> Action item:
Every line of the records below from the line with "pinky pip: (747, 801)" up to and including the line with "thumb mcp: (357, 605)" must be reproduced exactly, and no line outside that range.
════════
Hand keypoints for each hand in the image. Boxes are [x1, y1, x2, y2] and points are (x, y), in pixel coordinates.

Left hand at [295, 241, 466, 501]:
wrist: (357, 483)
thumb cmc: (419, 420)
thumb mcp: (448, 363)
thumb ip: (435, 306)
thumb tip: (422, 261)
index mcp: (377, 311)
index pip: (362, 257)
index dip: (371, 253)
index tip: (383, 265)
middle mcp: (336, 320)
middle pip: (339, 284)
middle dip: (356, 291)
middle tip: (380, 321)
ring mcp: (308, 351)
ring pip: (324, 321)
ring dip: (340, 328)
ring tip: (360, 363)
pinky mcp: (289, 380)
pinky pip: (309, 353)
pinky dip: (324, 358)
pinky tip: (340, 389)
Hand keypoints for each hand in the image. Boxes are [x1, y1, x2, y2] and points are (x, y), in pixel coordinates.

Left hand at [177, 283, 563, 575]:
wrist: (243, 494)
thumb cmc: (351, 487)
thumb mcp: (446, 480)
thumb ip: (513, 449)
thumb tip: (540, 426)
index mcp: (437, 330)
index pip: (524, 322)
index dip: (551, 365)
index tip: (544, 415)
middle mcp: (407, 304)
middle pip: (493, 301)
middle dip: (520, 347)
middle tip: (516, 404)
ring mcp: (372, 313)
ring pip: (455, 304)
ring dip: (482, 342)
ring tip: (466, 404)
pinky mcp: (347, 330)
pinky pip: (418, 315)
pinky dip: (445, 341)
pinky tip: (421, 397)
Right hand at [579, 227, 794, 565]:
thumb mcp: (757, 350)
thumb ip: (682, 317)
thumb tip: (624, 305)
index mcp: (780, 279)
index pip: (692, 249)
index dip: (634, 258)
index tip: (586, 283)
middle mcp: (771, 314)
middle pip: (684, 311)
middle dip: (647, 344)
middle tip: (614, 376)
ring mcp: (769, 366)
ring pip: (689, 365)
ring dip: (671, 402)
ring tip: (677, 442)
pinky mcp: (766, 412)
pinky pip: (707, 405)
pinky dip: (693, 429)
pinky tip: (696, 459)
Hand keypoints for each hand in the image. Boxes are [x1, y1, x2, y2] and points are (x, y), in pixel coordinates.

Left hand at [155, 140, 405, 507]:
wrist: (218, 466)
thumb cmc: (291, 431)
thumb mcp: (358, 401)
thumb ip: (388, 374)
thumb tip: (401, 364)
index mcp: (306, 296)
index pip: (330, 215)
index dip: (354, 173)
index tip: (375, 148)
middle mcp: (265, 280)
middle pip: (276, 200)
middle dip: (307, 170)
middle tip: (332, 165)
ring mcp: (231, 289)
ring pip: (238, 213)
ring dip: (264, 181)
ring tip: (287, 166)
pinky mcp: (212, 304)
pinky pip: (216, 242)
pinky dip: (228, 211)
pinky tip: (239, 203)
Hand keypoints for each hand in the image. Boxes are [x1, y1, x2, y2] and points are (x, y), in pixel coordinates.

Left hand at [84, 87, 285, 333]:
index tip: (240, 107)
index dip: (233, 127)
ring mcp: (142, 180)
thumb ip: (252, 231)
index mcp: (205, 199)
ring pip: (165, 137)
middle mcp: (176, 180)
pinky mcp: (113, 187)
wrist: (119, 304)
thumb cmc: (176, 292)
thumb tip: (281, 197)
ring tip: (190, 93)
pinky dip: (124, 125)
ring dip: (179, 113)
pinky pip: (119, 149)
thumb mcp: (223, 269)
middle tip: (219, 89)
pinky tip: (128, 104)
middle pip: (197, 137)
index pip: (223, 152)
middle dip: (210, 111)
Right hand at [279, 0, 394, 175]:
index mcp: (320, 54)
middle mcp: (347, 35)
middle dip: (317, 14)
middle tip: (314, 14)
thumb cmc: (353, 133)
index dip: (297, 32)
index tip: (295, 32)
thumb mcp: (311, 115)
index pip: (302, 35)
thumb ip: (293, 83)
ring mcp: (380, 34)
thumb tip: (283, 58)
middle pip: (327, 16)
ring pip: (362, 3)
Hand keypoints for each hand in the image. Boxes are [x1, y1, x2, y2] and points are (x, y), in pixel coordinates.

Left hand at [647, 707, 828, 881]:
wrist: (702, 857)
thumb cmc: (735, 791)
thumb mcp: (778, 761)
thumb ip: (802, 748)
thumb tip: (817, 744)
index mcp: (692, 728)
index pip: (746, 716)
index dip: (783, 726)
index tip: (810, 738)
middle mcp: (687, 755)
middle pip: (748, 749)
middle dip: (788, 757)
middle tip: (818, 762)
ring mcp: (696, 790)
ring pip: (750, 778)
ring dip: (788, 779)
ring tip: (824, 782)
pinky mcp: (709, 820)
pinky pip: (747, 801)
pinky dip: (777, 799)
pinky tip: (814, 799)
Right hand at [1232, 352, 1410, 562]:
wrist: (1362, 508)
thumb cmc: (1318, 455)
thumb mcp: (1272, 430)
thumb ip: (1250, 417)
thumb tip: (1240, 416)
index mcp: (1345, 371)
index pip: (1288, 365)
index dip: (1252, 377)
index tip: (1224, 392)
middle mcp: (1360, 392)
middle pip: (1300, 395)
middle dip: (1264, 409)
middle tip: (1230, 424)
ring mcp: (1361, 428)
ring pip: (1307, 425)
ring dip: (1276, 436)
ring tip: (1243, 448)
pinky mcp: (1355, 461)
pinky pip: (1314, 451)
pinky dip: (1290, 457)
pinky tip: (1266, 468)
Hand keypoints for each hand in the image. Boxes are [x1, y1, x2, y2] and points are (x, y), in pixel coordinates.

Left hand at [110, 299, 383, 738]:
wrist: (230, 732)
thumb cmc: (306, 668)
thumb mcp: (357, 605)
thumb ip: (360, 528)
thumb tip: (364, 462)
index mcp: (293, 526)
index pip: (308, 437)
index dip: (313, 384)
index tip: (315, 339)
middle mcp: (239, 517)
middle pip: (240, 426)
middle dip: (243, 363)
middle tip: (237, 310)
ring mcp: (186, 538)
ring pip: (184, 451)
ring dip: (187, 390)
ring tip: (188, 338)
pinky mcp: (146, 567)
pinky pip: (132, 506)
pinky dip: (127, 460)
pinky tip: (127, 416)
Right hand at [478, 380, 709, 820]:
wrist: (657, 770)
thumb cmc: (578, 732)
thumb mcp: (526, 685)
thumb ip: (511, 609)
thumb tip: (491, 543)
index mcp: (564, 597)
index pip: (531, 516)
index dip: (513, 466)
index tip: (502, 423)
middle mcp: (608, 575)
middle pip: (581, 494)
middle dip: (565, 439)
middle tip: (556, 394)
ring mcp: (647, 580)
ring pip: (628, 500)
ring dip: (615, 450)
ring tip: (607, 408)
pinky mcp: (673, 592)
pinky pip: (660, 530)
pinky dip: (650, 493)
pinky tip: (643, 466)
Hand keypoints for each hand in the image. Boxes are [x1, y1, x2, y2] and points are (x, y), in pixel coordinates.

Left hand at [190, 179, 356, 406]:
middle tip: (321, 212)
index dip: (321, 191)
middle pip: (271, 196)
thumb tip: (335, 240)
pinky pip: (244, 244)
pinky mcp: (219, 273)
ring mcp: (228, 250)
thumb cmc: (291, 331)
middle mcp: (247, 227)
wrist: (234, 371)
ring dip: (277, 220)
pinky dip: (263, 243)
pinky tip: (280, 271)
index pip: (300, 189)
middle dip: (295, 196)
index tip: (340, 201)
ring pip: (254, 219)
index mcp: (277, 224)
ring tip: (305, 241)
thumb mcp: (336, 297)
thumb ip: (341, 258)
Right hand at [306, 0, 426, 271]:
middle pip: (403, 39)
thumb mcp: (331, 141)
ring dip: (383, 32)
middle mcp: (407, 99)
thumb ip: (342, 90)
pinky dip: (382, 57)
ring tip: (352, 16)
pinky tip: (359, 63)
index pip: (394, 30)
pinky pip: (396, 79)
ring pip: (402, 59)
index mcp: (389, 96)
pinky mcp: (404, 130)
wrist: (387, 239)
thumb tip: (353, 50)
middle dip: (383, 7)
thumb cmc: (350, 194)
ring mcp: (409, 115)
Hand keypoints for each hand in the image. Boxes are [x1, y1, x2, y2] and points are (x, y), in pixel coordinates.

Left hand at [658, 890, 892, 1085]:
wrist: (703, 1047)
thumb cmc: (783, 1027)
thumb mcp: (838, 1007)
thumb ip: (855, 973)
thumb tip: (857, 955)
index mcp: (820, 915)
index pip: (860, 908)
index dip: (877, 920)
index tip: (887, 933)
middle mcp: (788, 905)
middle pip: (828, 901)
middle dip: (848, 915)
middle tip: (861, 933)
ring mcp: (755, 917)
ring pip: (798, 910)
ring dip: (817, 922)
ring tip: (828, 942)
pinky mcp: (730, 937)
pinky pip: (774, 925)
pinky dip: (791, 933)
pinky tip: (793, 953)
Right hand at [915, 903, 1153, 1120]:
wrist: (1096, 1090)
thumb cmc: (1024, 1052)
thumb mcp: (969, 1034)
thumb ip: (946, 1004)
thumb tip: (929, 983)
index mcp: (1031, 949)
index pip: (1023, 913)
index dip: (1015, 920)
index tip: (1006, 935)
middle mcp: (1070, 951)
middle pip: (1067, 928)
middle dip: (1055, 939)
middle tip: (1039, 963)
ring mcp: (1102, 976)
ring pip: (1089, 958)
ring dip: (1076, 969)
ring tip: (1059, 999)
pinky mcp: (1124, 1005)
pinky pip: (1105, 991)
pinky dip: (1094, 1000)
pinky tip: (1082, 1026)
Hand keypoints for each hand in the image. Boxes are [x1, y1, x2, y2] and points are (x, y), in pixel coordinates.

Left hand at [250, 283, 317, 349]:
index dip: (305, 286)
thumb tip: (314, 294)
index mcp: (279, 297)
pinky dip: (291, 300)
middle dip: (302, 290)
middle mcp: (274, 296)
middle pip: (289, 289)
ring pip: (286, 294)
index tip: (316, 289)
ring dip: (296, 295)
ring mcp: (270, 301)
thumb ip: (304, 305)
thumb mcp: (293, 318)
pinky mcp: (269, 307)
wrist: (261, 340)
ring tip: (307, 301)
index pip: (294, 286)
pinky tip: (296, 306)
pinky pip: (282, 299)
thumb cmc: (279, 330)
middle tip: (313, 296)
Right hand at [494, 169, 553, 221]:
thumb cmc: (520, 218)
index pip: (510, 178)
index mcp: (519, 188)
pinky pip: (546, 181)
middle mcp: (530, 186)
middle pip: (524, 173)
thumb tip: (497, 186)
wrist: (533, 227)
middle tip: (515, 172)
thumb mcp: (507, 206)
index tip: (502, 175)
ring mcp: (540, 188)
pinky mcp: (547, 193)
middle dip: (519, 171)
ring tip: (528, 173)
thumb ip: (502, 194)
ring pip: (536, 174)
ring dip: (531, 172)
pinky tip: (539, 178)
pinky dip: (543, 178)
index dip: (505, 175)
════════
> Task answer:
pinky pip: (747, 801)
pinky dip: (777, 799)
pinky tip: (814, 799)
Right hand at [1232, 352, 1410, 562]:
wrist: (1362, 508)
thumb cmc: (1318, 455)
thumb mcp: (1272, 430)
thumb ip: (1250, 417)
thumb tip: (1240, 416)
index mcp: (1345, 371)
index pip: (1288, 365)
index dip: (1252, 377)
index tip: (1224, 392)
middle mcp: (1360, 392)
middle pip: (1300, 395)
middle dip: (1264, 409)
middle tip: (1230, 424)
ring mcp: (1361, 428)
ring pip: (1307, 425)
ring dip: (1276, 436)
ring tip: (1243, 448)
pinky mcp: (1355, 461)
pinky pip: (1314, 451)
pinky dip: (1290, 457)
pinky tip: (1266, 468)
Hand keypoints for each hand in the image. Boxes are [x1, y1, x2, y2] and points are (x, y), in pixel coordinates.

Left hand at [110, 299, 383, 738]:
wrist: (230, 732)
thumb cmc: (306, 668)
thumb mcp: (357, 605)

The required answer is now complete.